Given text →
══════════

Is The Produce At The Farmers Market Local? Turns Out, Not Always.
If you spend your weekends at the farmers market to stock up on local produce, you could be in for a surprise.
Farmers markets have become easier than ever to find. According to records from the Department of Agriculture, there are more than 8,600 farmers markets in the United States. That’s more than the number of Walmart stores in America (5,358).
But you should never assume everything sold at a farmers market is local. That’s because produce resellers ― vendors who purchase fruits and vegetables from a wholesaler to resell to consumers ― might be disguised as local farmers at your market. In other words, they could be selling you produce from sources located far outside your state (or country).
This practice was uncovered in 2016 by Tampa Bay Times food critic Laura Reiley, who traced the origins of produce at farmers markets in the Tampa, Florida, region. In one instance, a seller gave the name of a local farm that turned out to be abandoned ― but when Reiley visited the seller’s home, she saw stacks of boxes with logos from other produce companies.
Produce resellers may or may not violate the rules of a farmers market, because those rules are set individually by the organizer.
For instance, at the Rutgers Gardens Farmers Market in East Brunswick, New Jersey, all farm products must be grown by the vendor within a 100-mile radius, though some exceptions are allowed.
“Farmers may supplement their product line with additional regional products that may not currently be available at the market with the permission of the Farmers Market Advisory Committee,” Mary Ann Schrum, manager of programs and development at Rutgers Gardens, told HuffPost. “All products from another grower must be clearly labeled as such.”
There also isn’t a universal definition of “farmers markets” that restricts these marketplaces to farmers in the first place.
“Some states define it,” Darlene Wolnik, senior adviser at the Farmers Market Coalition, told HuffPost. “That is a welcome action, as it reduces the possibility of fake farmers markets co-opting the name.”
But these definitions vary. New Hampshire’s definition of a farmers market limits participation to farmers selling produce “exclusively grown on their own farms,” and excludes wholesalers.
Meanwhile, Montana’s definition concerns the location of sales: a farm premises, a food stand owned and operated by a farmer, or an organized market authorized by a municipal or county authority. Some states, like New Jersey, don’t legally define a farmers market.
In the end, verifying the origins of any given piece of produce is on the shopper. Brushing up on what can be grown in your state, and during which seasons, will help you spot possible resellers. A vendor offering grapefruit in Maine, or one selling “local” strawberries anywhere in September, should raise a red flag.
You can ask organizers how their vendors are screened, and ask for a copy of their market’s rules. You can also ask sellers whether they grew the produce on their own farm, or ask for the location of their farm.
Sometimes, though, the produce speaks for itself: There’s no faking the flavor of a just-picked tomato.

══════════

Saved data entries →
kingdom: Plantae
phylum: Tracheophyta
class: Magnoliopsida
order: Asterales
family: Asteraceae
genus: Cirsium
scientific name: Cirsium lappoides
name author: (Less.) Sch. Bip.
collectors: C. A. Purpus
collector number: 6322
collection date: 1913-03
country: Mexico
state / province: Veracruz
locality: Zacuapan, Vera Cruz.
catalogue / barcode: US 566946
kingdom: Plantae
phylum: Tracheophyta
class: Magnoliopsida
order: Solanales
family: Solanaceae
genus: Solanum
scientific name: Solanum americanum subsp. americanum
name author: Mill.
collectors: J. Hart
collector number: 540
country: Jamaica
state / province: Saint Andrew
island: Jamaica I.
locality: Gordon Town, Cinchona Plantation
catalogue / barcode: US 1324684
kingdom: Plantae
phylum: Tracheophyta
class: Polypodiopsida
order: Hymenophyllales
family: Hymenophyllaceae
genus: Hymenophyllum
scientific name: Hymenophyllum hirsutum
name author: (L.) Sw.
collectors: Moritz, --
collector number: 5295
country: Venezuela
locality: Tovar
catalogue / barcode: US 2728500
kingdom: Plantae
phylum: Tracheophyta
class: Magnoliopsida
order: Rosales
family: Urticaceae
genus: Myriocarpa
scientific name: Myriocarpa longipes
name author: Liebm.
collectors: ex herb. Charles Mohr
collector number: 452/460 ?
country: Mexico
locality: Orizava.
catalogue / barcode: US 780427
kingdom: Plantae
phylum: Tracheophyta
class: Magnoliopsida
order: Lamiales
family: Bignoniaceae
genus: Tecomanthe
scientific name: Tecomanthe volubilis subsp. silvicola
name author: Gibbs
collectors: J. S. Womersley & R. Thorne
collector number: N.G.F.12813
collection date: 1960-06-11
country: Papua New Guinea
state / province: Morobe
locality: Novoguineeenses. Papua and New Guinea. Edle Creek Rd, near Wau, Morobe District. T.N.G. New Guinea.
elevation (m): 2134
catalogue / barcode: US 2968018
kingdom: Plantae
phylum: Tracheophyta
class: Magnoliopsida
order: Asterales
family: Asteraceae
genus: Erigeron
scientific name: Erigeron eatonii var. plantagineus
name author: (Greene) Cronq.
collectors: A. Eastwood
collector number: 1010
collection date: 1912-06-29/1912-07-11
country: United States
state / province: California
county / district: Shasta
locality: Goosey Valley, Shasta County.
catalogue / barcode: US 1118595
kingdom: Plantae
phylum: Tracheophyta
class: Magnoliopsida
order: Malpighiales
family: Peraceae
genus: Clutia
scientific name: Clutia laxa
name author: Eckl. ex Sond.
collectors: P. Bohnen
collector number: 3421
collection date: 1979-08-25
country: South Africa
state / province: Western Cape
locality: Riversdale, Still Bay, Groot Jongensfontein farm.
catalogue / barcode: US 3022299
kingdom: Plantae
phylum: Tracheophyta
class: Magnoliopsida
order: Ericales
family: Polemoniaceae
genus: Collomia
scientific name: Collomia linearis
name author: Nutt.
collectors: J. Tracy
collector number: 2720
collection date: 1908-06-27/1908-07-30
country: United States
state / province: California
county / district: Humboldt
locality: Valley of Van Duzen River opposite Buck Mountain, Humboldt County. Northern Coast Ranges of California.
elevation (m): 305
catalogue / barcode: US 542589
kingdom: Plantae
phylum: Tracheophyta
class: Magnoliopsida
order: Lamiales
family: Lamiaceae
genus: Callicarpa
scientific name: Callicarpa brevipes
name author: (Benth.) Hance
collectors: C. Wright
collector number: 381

══════════

To do →
A. Name every person the farmers market article identifies by name.
B. Using the farmers market article, answer each question briefly.
(i) How many farmers markets are there in the United States, according to Department of Agriculture records?
(ii) Within what radius must vendors at the Rutgers Gardens Farmers Market grow their farm products?
(iii) Which state's definition of a farmers market excludes wholesalers?
C. Translate this sentence from the farmers market article into Spanish: "In the end, verifying the origins of any given piece of produce is on the shopper."

Outputs by task →
A. Laura Reiley, Mary Ann Schrum, Darlene Wolnik

B.
(i) More than 8,600
(ii) 100 miles
(iii) New Hampshire

C. Al final, verificar los orígenes de cualquier producto agrícola es responsabilidad del comprador.